Using The SLSC Architecture To Add Additional Elements To The Signal Path Of A Test System

Contents

Introduction

When building test systems many times the signal path from the Device Under Test (DUT) to the measurement device requires additional elements for custom signal conditioning, loading and switching. It was with this in mind that NI created the NI Switch Load and Signal Conditioning (SLSC) architecture. This document shows how the NI SLSC can be used to add additional elements to the signal path in a typical test system.

how the NI SLSC can be used to add additional elements to the signal path in a typical test system

As an application demonstration, we will excite an electronic control unit (ECU) with a Pulse Width Modulation (PWM) signal as is commonly used on Electronic Control Units (ECUs) and measure its response. Since many ECUs require higher voltage levels we will add additional elements to perform level shifting to generate and measure a signal referenced to an external power supply like a car battery.

We will also add a relay to insert a fault into the signal path simulating a broken wire in the ECU harness.

The system will use an NI PXI R series FPGA board to generate and measure the digital PWM signal in a PXI chassis, and then scale voltages and add the switch in the SLSC chassis.

NI PXI R series FPGA board to generate and measure the digital PWM signal in a PXI chassis, and then scale voltages and add the switch in the SLSC chassis

For simplicity in this paper, we will not use a real ECU. Our DUT in this case will be a connector block which will wrap the cable around and use one of the digital inputs on the R series to measure the PWM signal generated by the digital output.

Following The Signal Path From Output to Input

The following diagram shows the signal path which we will follow starting from the PXI system routing through the SLSC to the connector block where the signal wraps around and goes back through the SLSC to the PXI system.

the signal path which we will follow starting from the PXI system routing through the SLSC to the connector block where the signal wraps around and goes back through the SLSC to the PXI system

The PXIe-7822R module connects to an RTI-12301 using a standard SHC68-C68-RDIO2 cable. The RTI-12301 breaks out the signals for the SLSC-12201 Module. The SLSC-12201 is used to scale the signals with respect to an external reference source. In this case we are using a 24V supply but in the real world this could represent the battery voltage on an automotive ECU or aircraft LRU. The signal wraps around from the front of SLSC to the rear using an HD 44 cable and plugs into an RTI-12305. The RTI-12305 breaks the signals out for the SLSC-12101 which is used to switch the signal simulating a broken wire in the harness.

# WORK INSTRUCTION 1
List every hardware model number in the SLSC signal path article.
# WORK INSTRUCTION 2
Supply the next part of the SLSC signal path article, starting after its final sentence.
The items after this point come from a separate source.

# SUPPLIED INFORMATION
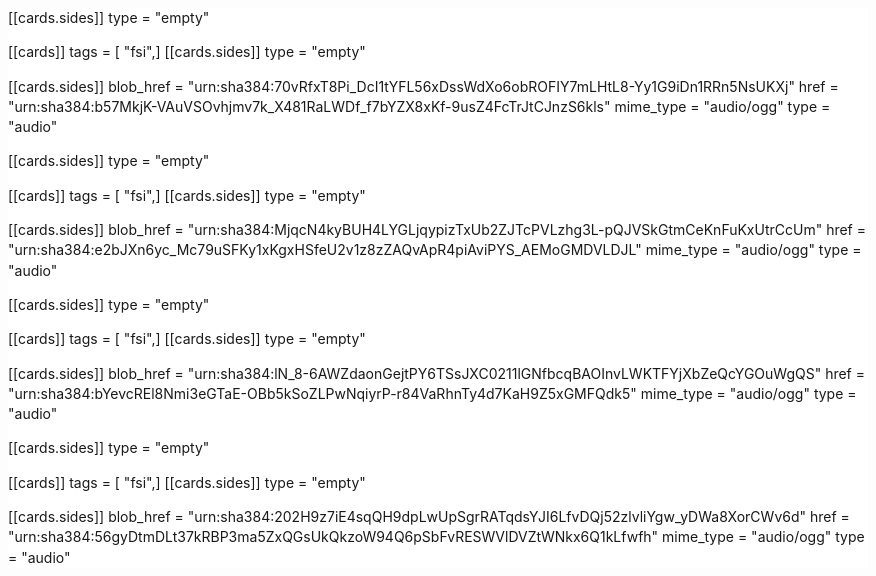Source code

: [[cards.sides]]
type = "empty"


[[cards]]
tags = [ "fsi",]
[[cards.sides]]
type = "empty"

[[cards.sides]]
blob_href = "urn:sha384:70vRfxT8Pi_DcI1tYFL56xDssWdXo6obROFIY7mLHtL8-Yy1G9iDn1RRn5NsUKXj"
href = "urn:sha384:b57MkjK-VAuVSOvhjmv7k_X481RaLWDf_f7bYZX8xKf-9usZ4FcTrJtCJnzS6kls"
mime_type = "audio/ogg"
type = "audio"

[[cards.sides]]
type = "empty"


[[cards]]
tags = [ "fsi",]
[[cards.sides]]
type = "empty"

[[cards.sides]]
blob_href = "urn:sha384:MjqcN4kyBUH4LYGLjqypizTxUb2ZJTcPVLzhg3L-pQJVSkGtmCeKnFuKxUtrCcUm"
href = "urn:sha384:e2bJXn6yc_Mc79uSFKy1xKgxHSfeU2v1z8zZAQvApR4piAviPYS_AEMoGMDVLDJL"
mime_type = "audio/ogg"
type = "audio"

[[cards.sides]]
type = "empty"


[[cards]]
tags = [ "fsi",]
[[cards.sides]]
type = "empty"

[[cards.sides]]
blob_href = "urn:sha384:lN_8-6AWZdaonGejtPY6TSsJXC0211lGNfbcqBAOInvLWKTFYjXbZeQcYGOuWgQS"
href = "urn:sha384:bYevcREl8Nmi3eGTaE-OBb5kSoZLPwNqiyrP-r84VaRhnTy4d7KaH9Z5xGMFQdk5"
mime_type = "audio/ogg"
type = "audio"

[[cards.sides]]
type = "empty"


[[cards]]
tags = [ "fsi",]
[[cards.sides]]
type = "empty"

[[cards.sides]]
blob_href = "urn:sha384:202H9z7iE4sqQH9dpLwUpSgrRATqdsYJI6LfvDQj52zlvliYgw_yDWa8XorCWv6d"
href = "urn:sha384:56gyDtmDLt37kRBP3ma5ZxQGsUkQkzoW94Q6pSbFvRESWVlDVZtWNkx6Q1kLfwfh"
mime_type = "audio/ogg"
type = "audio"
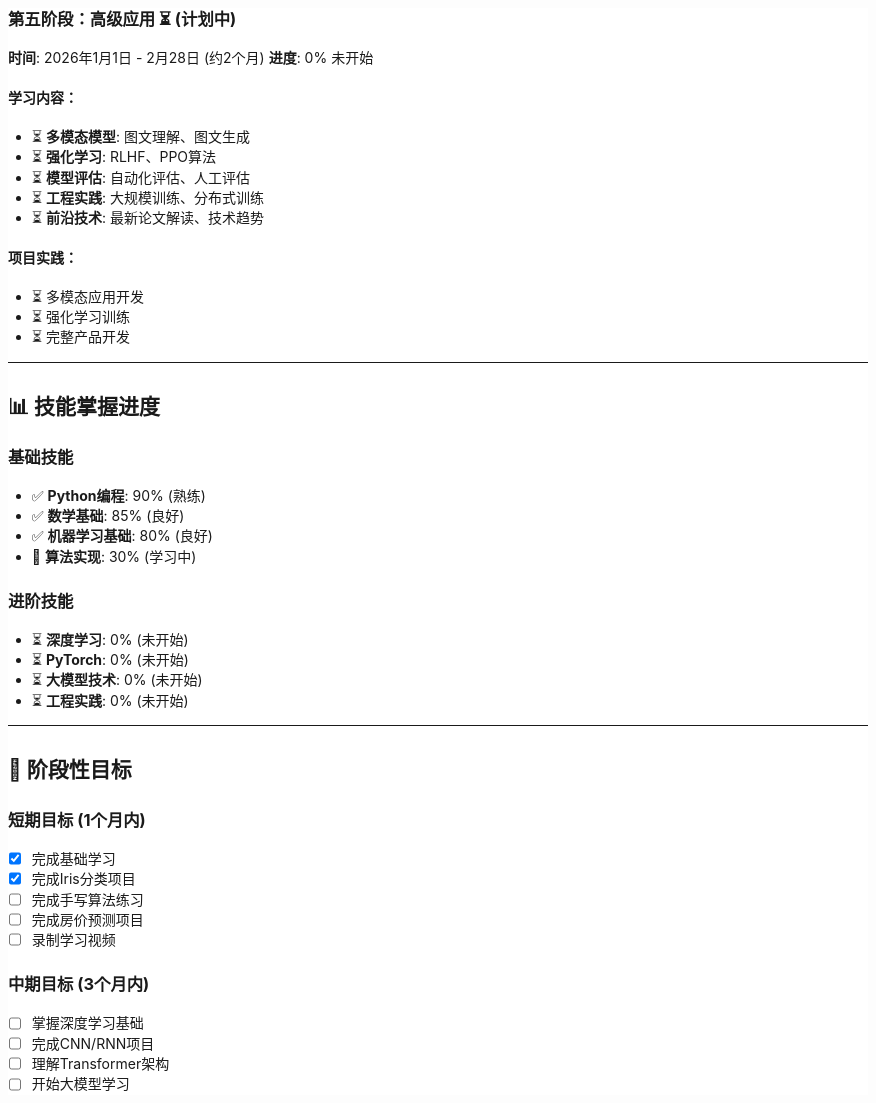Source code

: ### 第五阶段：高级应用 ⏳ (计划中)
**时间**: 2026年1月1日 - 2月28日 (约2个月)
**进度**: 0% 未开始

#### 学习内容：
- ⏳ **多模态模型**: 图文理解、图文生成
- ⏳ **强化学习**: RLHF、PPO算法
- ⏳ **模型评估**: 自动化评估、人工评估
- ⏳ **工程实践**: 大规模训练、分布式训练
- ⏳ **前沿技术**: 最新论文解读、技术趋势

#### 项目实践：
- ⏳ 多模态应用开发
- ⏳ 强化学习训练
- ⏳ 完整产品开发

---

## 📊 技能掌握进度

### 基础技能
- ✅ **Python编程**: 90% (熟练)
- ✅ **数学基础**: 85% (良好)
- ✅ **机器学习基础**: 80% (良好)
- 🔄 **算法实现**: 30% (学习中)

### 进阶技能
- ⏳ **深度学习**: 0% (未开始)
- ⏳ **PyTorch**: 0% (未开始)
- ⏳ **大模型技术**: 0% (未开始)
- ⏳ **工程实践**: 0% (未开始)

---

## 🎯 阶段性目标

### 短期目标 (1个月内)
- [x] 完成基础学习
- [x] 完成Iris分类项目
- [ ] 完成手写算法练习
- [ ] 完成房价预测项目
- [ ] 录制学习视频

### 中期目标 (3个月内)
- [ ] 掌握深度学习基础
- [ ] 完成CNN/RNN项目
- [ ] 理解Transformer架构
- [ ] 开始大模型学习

# EXPECTED OUTPUT 1
PXIe-7822R, RTI-12301, SHC68-C68-RDIO2, SLSC-12201, RTI-12305, SLSC-12101

# EXPECTED OUTPUT 2
The follow pictures show a rear and front view of the setup which includes additional PXI and SLSC modules which are not used in this application. The wrap back wire, external reference and Ethernet cable are not shown wired in these pictures.  The following section describes the signal path in more detail showing the path from PWM output to PWM Input.

Rear view of the SLSC

Image 4. Rear view of the SLSC

Front view of the SLSC and a PXI system

Image 5. Front view of the SLSC and a PXI system.

Theory of Operation

The PWM signal is generated in the FPGA

The PWM signal is generated in the FPGA, the FPGA code is shown in the software section. The output pin on the FPGA is available on the VHDCI connector on the front panel of the PXIe-7822R, this signal is a 3.3 Volt signal. The pulse train is transmitted through an SHC68-C68-RDIO2 VHDCI cable to the RTI-12301 Rear Transition Interface on the SLSC chassis.

The SLSC Module Development Kit specifies a standard way to distribute the signals from the RTI to the SLSC module.

The pulse train is then amplified by the SLSC-12201 module which can convert it to voltages between 5 V and 33 V based on the external Vsup. The SLSC-12201 module is programmed via the ethernet port using the SLSC API and it has a variety of modes in which it can operate. In this case we have programmed the output to be a sourcing output and we have specified it to use an external reference connected to the Vsupp pin on the RTI-12301. For this example we are using an external 24 V DC power supply.

The signal uses Pulse Width Modulation (PWM) with range between 0 V and 24V. This output signal is available on the HD44 connector on the front of the SLSC-12201 module. The signal is wrapped around using a 1:1 HD44 cable to the RTI-12305 and is made available to an SLSC-12101 Prototyping module. On this module we have placed a relay which is controlled using one of the software controlled pins on the SLSC 12101 controller (CPLD).

When the relay is energized the signal is able to pass through the relay and is available on the HD 44 connector on the front of the SLSC-12101 module. The signal is transmitted through a 1:1 HD 44 cable to a connector block where it is wrapped around to the input.
The return path is similar but there is no relay on the SLSC-12101 module, the signal is simply wired through and passed around to the SLSC-12201 which is configured in input mode and with a threshold of 12 V before being scaled back to a value which can be read by the FPGA.

Overview of the SLSC Architecture and Module Development Kit

SLSC Architecture

The SLSC is a modular architecture which complements the NI hardware platforms, PXI and C Series in that it is designed to make it easy for customers and partners to create custom circuit cards needed for test systems which can easily interface from both a hardware and software perspective.

SLSC Architecture

 

The SLSC architecture consists of three components, the chassis, the module and the Rear Transition Interface (RTI). For details on the chassis please refer to the getting started manual. As shown in the diagrams below the modules are144.32mm tall (4U) by 281.9mm deep with three interfacing connectors on the rear (XJ1, XJ2 and XJ3). The XJ1 connector is used for module communications using the SLSC driver API, the XJ2 connector is for signal interfacing and XJ3 is used for high power connections.

The XJ1 connector is used for module communications using the SLSC driver API

The XJ2 connector is for signal interfacing and XJ3 is used for high power connections

The Rear Transition Interface (RTI) allows for connectivity from the SLSC modules to the NI measurement hardware. Applications may choose from a variety of NI and 3rd party RTI’s or may design your own. Designing your own RTI’s allows the system designer to reduce cabling connectivity and point to point wiring in systems.

The diagram below shows the connections for the RTI to the external reference, the measurement device and to the SLSC-12201 module.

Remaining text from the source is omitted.